Bare-metal Rust RTOS on Xilinx Zynq-7010, built from scratch without any Xilinx BSP. An experiment in understanding Cortex-A9, AMP, and safety-critical systems by implementing them rather than consuming them.
6 years of embedded C in safety-critical avionics taught me to use BSPs, HALs, and vendor toolchains. This project is the opposite: build everything from the vector table up, in Rust, and write down what I learn.
The goal is not just a working RTOS but a deeper understanding of:
- Cortex-A9 bring-up (MMU, cache, GIC)
- AMP configurations and shared-memory IPC
- Type-state programming for bullet-proof driver APIs
- Formal verification of concurrent primitives (TLA+, later)

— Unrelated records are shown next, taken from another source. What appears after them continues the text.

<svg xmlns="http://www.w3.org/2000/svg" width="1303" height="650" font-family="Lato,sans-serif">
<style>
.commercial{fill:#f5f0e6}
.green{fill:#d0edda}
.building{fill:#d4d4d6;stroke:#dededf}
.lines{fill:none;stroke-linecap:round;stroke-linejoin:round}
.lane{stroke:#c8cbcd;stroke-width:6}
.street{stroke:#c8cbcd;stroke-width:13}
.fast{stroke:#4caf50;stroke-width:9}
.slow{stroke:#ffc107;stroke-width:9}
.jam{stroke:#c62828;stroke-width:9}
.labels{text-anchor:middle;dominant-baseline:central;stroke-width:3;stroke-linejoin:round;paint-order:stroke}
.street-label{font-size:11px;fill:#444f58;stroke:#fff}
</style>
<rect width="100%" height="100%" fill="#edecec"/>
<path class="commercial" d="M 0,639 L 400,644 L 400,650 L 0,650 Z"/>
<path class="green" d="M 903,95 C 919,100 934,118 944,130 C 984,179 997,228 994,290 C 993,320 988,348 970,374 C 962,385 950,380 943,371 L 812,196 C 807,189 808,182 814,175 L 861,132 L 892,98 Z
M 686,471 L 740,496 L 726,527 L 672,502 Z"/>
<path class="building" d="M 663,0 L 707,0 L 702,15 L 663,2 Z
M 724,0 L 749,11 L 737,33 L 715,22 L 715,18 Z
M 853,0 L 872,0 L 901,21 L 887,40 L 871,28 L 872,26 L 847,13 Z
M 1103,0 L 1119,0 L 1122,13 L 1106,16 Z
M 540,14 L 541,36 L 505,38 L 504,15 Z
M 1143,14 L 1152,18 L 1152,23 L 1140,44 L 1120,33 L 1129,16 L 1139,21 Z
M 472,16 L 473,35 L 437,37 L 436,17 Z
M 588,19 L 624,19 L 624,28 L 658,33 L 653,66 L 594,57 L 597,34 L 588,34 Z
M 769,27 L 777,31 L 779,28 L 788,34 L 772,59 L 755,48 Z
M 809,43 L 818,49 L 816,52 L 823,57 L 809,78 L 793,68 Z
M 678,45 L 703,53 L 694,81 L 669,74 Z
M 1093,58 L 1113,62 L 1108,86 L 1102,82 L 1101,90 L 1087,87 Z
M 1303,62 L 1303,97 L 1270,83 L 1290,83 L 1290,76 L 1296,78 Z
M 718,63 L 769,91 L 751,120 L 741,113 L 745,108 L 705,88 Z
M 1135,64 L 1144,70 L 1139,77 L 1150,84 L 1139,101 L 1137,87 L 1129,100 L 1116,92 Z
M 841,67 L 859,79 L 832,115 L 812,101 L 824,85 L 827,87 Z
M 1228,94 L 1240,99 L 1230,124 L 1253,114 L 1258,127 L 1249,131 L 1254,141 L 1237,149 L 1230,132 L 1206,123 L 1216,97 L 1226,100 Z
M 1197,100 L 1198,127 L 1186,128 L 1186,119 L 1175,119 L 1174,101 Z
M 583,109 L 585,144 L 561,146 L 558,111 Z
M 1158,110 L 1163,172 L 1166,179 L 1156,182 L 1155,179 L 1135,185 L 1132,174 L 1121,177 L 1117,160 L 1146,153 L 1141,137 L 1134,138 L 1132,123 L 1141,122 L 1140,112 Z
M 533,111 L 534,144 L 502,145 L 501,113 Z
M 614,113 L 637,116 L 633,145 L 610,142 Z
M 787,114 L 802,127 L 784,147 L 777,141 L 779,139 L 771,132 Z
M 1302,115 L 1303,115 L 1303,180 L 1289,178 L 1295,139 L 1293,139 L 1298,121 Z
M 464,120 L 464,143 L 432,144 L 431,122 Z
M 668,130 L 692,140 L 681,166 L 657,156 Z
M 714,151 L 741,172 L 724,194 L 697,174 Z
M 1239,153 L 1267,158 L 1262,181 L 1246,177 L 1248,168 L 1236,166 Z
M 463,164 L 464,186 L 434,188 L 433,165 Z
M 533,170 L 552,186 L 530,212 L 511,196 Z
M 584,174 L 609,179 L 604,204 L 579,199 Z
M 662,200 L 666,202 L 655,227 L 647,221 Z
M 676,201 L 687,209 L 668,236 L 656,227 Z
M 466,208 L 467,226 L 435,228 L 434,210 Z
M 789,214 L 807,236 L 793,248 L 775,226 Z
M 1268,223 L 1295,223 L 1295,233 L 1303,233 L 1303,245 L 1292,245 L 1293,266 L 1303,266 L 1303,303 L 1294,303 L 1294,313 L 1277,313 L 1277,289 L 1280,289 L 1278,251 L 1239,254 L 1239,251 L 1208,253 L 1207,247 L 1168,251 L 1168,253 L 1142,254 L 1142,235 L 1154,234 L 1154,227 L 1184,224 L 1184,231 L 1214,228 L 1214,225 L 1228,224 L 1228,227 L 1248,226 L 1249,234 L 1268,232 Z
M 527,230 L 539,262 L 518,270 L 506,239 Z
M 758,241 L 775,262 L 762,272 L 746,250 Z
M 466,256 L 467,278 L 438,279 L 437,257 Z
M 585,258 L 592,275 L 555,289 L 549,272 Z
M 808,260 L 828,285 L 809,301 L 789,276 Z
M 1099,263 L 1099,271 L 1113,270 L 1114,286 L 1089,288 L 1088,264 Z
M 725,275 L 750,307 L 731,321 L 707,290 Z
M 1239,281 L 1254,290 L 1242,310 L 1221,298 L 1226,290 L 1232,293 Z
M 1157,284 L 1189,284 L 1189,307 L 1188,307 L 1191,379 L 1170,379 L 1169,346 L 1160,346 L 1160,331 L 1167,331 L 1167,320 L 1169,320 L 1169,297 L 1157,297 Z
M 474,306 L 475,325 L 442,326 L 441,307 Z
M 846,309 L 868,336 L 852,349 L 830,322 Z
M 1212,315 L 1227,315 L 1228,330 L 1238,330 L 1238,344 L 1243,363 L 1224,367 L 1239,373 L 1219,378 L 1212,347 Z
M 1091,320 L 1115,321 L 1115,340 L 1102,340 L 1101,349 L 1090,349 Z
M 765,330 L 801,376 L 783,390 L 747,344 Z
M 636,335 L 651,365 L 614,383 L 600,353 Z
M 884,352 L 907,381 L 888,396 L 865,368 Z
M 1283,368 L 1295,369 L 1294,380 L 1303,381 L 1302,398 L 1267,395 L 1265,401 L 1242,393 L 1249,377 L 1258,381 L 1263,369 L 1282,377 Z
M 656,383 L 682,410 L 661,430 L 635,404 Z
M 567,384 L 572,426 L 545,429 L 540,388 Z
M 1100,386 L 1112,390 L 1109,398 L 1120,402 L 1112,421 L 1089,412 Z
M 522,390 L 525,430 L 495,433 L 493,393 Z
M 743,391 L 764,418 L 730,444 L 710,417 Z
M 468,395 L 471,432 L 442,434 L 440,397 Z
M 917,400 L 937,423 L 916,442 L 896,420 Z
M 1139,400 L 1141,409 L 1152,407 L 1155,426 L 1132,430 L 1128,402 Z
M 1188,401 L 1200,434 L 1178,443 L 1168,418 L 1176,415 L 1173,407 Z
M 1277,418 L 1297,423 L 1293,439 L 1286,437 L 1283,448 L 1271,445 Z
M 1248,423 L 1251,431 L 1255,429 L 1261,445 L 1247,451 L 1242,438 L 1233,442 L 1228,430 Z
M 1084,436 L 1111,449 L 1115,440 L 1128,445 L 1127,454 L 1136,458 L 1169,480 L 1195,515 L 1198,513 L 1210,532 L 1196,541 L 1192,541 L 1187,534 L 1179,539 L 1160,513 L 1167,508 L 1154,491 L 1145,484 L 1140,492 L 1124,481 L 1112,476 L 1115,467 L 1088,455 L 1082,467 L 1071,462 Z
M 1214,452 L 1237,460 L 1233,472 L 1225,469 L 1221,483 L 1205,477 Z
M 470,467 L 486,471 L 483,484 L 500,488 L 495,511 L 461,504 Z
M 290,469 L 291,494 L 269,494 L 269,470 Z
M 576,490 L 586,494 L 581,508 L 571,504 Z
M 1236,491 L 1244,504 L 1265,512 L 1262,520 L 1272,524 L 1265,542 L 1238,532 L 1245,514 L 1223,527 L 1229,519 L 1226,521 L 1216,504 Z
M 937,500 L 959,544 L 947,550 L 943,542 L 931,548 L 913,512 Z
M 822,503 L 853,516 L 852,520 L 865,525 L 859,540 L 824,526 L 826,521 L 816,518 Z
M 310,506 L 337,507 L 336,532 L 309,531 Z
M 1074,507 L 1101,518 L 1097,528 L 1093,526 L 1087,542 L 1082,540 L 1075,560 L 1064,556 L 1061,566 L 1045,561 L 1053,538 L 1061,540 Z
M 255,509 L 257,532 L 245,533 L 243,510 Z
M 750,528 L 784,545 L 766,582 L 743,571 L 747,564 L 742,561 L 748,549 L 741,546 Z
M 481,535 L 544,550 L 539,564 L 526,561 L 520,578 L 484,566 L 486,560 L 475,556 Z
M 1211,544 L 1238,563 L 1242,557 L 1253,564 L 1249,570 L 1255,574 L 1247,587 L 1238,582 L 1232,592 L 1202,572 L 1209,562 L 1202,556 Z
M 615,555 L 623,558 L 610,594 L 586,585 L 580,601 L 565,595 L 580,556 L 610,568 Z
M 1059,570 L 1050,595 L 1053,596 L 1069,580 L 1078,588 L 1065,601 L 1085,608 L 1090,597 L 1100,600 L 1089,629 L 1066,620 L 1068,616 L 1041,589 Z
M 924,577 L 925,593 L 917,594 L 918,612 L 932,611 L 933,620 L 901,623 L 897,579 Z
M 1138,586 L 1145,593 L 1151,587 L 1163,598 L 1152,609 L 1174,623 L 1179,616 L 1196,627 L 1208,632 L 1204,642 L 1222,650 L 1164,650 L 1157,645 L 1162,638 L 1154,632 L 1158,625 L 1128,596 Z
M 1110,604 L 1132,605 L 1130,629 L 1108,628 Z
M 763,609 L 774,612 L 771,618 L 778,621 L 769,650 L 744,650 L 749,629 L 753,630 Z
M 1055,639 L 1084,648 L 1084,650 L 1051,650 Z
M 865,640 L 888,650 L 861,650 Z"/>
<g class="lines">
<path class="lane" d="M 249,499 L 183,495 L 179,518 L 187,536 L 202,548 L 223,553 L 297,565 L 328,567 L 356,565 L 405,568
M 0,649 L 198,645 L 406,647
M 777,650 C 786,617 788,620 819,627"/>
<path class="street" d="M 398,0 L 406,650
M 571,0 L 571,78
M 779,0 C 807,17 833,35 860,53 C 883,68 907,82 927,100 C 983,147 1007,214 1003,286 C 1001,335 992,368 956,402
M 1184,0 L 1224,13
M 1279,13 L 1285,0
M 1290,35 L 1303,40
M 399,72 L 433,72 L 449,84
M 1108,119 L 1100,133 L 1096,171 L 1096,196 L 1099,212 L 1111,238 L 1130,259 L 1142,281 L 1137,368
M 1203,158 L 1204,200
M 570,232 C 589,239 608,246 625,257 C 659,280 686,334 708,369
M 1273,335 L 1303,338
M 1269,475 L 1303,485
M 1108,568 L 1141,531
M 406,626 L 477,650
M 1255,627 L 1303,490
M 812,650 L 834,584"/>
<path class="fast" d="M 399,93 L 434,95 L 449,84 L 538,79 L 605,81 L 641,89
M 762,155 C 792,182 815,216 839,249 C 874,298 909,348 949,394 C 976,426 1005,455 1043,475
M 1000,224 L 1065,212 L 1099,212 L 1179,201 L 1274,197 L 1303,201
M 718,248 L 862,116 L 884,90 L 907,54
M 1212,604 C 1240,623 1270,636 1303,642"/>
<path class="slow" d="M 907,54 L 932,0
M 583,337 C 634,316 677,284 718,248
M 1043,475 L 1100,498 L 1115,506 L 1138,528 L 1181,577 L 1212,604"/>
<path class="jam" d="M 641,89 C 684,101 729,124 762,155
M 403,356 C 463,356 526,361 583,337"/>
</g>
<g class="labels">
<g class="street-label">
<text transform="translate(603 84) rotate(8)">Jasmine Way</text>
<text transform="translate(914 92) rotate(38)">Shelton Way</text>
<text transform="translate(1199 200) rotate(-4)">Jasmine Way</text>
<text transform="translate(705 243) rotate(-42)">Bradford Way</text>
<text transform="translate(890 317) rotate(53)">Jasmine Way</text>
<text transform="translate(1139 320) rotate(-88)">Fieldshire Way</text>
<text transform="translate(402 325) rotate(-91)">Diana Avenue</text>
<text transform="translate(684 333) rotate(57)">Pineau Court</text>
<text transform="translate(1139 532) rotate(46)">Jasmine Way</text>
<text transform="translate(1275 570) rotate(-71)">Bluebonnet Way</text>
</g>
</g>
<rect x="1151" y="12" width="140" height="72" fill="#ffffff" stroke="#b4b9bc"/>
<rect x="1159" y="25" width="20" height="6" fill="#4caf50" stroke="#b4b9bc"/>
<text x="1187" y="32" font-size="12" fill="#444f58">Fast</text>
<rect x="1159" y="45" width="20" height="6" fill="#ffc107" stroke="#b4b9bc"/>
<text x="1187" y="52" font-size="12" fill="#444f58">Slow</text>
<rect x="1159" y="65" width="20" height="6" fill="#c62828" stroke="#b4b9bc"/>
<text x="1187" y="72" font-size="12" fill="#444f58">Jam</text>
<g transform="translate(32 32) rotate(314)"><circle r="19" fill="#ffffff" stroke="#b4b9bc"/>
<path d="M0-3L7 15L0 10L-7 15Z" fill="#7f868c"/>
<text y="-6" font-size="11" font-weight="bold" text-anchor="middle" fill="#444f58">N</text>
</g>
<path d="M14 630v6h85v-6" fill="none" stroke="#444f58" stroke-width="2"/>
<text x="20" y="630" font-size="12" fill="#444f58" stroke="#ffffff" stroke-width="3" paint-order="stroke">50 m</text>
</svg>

Phase 0 / week 1. Nothing works yet. See roadmap below.
- Board: ZYNQ7000 XC7Z010/XC7Z020 development board
- SoC: XC7Z010-CLG400 (Zynq-7010, dual-core Cortex-A9 @ 667 MHz)
- Programmer: FT232H (included with board)

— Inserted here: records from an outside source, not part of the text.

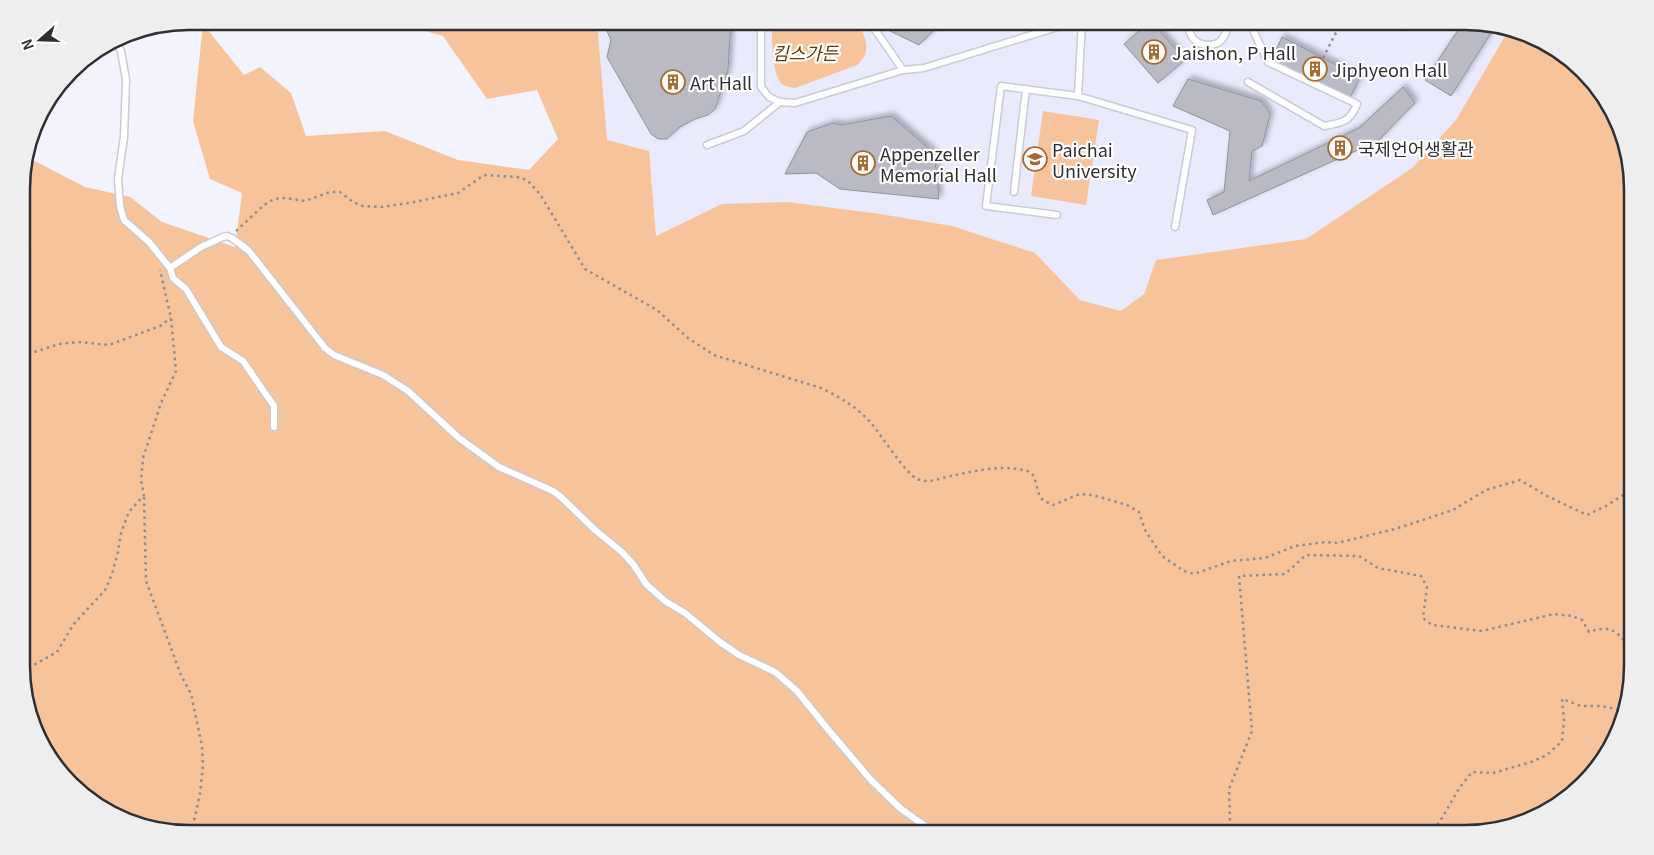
<svg xmlns="http://www.w3.org/2000/svg" width="1654" height="855" font-family="Georgia,'Noto Sans KR',serif">
	<defs>
		<filter id="shadow"><feDropShadow dx="3.5" dy="-3.5" stdDeviation="2.5" flood-color="#0004"/></filter>
	</defs>
	<rect width="100%" height="100%" fill="#f2f3fd"/>
	<path fill="#e9eafc" d="M 597,21 L 1465,21 L 1508,31 L 1456,120 L 1412,168 L 1306,239 L 1156,260 L 1144,294 L 1121,311 L 1080,300 L 1035,253 L 722,204 L 656,236 L 649,151 L 607,140 Z"/>
	<g fill="#f6c39a">
		<path d="M 405,21 L 597,21 L 607,140 L 649,151 L 656,236 L 722,204 L 787,202 L 880,214 L 952,226 L 1035,253 L 1080,300 L 1121,311 L 1144,294 L 1156,260 L 1306,239 L 1412,168 L 1456,120 L 1508,31 L 1539,39 L 1604,96 L 1631,167 L 1633,666 L 1615,740 L 1558,806 L 1476,833 L 189,834 L 115,816 L 50,759 L 23,688 L 22,178 L 27,157 L 85,187 L 130,197 L 162,222 L 235,247 L 242,193 L 210,179 L 193,121 L 203,24 L 244,75 L 260,67 L 291,93 L 306,136 L 385,131 L 458,160 L 529,170 L 558,139 L 537,90 L 487,99 L 443,36 L 408,26 Z"/>
		<path d="M 772,21 L 858,21 C 865,38 873,52 857,65 L 795,88 C 790,87 784,87 780,82 C 771,67 772,38 772,21 Z"/>
		<path d="M 1043,111 L 1099,120 L 1086,205 L 1031,196 Z"/>
	</g>
	<g fill="#babac4" stroke="#90919a" filter="url(#shadow)">
		<path d="M 613,21 L 731,21 L 728,70 L 715,109 L 708,115 L 695,119 L 680,127 L 667,139 L 658,139 L 651,134 L 607,57 L 611,40 L 606,29 Z"/>
		<path d="M 883,21 L 988,21 L 933,31 L 919,45 L 888,30 Z"/>
		<path d="M 1151,21 L 1185,60 L 1158,83 L 1124,44 Z"/>
		<path d="M 1464,21 L 1494,28 L 1451,96 L 1425,80 Z"/>
		<path d="M 1282,37 L 1360,77 L 1349,100 L 1271,61 Z"/>
		<path d="M 1188,79 L 1261,101 L 1267,109 L 1270,115 L 1262,146 L 1252,151 L 1249,181 L 1359,128 L 1403,87 L 1415,103 L 1378,141 L 1213,215 L 1207,200 L 1224,192 L 1230,131 L 1173,106 Z"/>
		<path d="M 891,116 L 934,153 L 938,185 L 939,199 L 840,189 L 816,173 L 785,174 L 807,132 L 833,123 L 841,125 Z"/>
	</g>
	<g fill="none" stroke-linecap="round" stroke-linejoin="round">
		<g stroke="#cacbd5" stroke-width="9">
			<g id="service">
				<path d="M 761,21 L 761,87 L 769,97 L 780,102 L 795,103 L 903,70 L 924,68 L 1077,21"/>
				<path d="M 869,21 L 903,70"/>
				<path d="M 1189,21 C 1184,51 1230,55 1227,21"/>
				<path d="M 115,40 L 121,51 L 126,80 L 124,137 L 118,178 L 120,206 L 124,220 L 149,242 L 170,268 L 173,278 L 186,289 L 221,347 L 243,361 L 274,406 L 274,427"/>
				<path d="M 1248,82 L 1324,126 C 1342,123 1350,122 1357,104 L 1268,62 L 1249,21"/>
				<path d="M 1078,96 L 1082,21"/>
				<path d="M 707,145 L 744,131 L 780,102"/>
				<path d="M 1014,192 L 1026,89"/>
				<path d="M 1057,215 L 986,206 L 1001,86 L 1078,96 L 1192,130 L 1175,227"/>
				<path d="M 170,268 L 201,247 L 223,237 L 227,236 L 232,238 L 249,251 L 325,348 L 334,355 L 383,375 L 408,391 L 459,438 L 499,467 L 553,491 L 561,497 L 595,530 L 622,552 L 633,564 L 646,584 L 665,601 L 685,613 L 720,642 L 739,655 L 775,672 L 797,691 L 826,727 L 871,780 L 900,808 L 936,834"/>
			</g>
		</g>
		<g stroke="#8c8d94" stroke-width="2.5" stroke-dasharray="2.5 4" stroke-linecap="butt">
			<path d="M 1397,21 L 1407,30 L 1423,26 L 1454,21"/>
			<path d="M 1323,58 L 1342,21"/>
			<path d="M 236,231 L 264,205 L 274,199 L 285,198 L 305,201 L 330,192 L 340,192 L 353,202 L 363,206 L 381,207 L 409,203 L 458,193 L 484,175 L 517,177 L 527,180 L 540,194 L 585,269 L 657,310 L 688,338 L 714,355 L 821,388 C 840,397 858,408 871,423 C 882,436 906,474 917,479 C 929,484 940,478 951,476 C 975,471 1002,464 1027,471 C 1038,473 1035,492 1042,499 C 1045,502 1050,503 1053,505 L 1080,494 L 1093,495 L 1127,505 L 1139,512 L 1145,530 L 1162,556 L 1184,571 L 1194,574 L 1231,561 L 1265,558 L 1295,546 L 1326,542 L 1337,543 L 1395,529 L 1453,510 L 1486,490 L 1520,480 L 1547,496 L 1587,515 L 1606,506 L 1632,489"/>
			<path d="M 22,356 L 59,344 L 79,342 L 109,345 L 160,326 L 171,318"/>
			<path d="M 144,497 L 146,581 L 181,675 L 191,694 L 202,746 L 203,765 L 200,794 L 191,834"/>
			<path d="M 23,671 L 57,652 L 73,625 L 105,590 L 112,574 L 118,552 L 121,533 L 129,512 L 144,495 L 141,481 L 143,458 L 161,403 L 176,371 L 171,318 L 160,270"/>
			<path d="M 1226,833 L 1230,819 L 1229,789 L 1252,731 L 1239,576 L 1285,574 L 1306,555 L 1359,556 L 1378,568 L 1421,576 L 1427,587 L 1423,618 L 1432,625 L 1482,631 L 1554,614 L 1572,616 L 1582,620 L 1589,632 C 1614,623 1618,634 1633,651"/>
			<path d="M 1357,833 L 1391,828 L 1396,833"/>
			<path d="M 1427,833 L 1439,823 L 1460,787 L 1472,772 L 1493,773 L 1531,762 L 1547,755 L 1562,741 L 1564,720 L 1562,699 L 1581,706 L 1601,706 L 1620,710 L 1622,712"/>
		</g>
		<use href="#service" stroke="#fff" stroke-width="6"/>
	</g>
	<defs>
		<g id="building-ring" transform="scale(1.25)"><circle r="9.5" fill="#fff" stroke="#a96b31" stroke-width="1.5"/><path d="M-4-6H4V6H1V3H-1V6H-4ZM-2.5-4.3h1.7v1.8h-1.7ZM.8-4.3h1.7v1.8H.8ZM-2.5-1h1.7V.8h-1.7ZM.8-1h1.7V.8H.8Z" fill="#a96b31"/></g>
		<g id="university-ring" transform="scale(1.25)"><circle r="9.5" fill="#fff" stroke="#a96b31" stroke-width="1.5"/><path d="M0-5L7-2L0 1L-7-2ZM-4 1L0 2.5L4 1V4Q0 6-4 4Z" fill="#a96b31"/></g>
	</defs>
	<g fill-rule="evenodd">
		<use href="#building-ring" x="1154" y="52"/>
		<use href="#building-ring" x="1315" y="69"/>
		<use href="#building-ring" x="673" y="82"/>
		<use href="#building-ring" x="1340" y="148"/>
		<use href="#university-ring" x="1035" y="159"/>
		<use href="#building-ring" x="863" y="163"/>
	</g>
	<g text-anchor="middle" dominant-baseline="central" stroke-width="4.5" stroke-linejoin="round" paint-order="stroke">
		<g font-size="18" font-style="italic" fill="#663700" stroke="#fff">
			<text x="805" y="52">킴스가든</text>
		</g>
		<g font-size="18" fill="#2f2f33" stroke="#fff" text-anchor="start">
			<text x="1172" y="52">Jaishon, P Hall</text>
			<text x="1332" y="69">Jiphyeon Hall</text>
			<text x="690" y="82">Art Hall</text>
			<text x="1358" y="148">국제언어생활관</text>
			<text x="1052" y="149">Paichai<tspan x="1052" dy="21">University</tspan></text>
			<text x="880" y="153">Appenzeller<tspan x="880" dy="21">Memorial Hall</tspan></text>
		</g>
	</g>
	<path d="M0 0H1654V855H0ZM189 30H1465A159 159 0 0 1 1624 189V666A159 159 0 0 1 1465 825H189A159 159 0 0 1 30 666V189A159 159 0 0 1 189 30Z" fill="#eeeeef" fill-rule="evenodd"/>
	<path fill="none" stroke="#2f2f33" stroke-width="2.5" d="M189 30H1465A159 159 0 0 1 1624 189V666A159 159 0 0 1 1465 825H189A159 159 0 0 1 30 666V189A159 159 0 0 1 189 30Z"/>
	<g transform="translate(40 40) rotate(250)" stroke="#ffffff" stroke-width="4" paint-order="stroke">
	<path d="M0-4L9 19L0 12L-9 19Z" fill="#2f2f33"/>
	<text y="-8" font-size="14" font-weight="bold" text-anchor="middle" fill="#2f2f33">N</text>
	</g>
</svg>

- Phase 0 — Environment setup, first blog post, JTAG connection
- Phase 1 — Minimum viable boot: Rust image running from SD card
- Phase 2 — UART driver, println!
- Phase 3 — Cache and MMU brought up
- Phase 4 — GIC and timer interrupt
- Phase 5 — CPU1 wakeup, shared memory
- Phase 6 — Lock-free SPSC IPC, v0.1 release
Post-90 days: preemptive scheduler, TLA+ specs, synchronization primitives.
Not yet. This section will fill in as Phase 1 completes.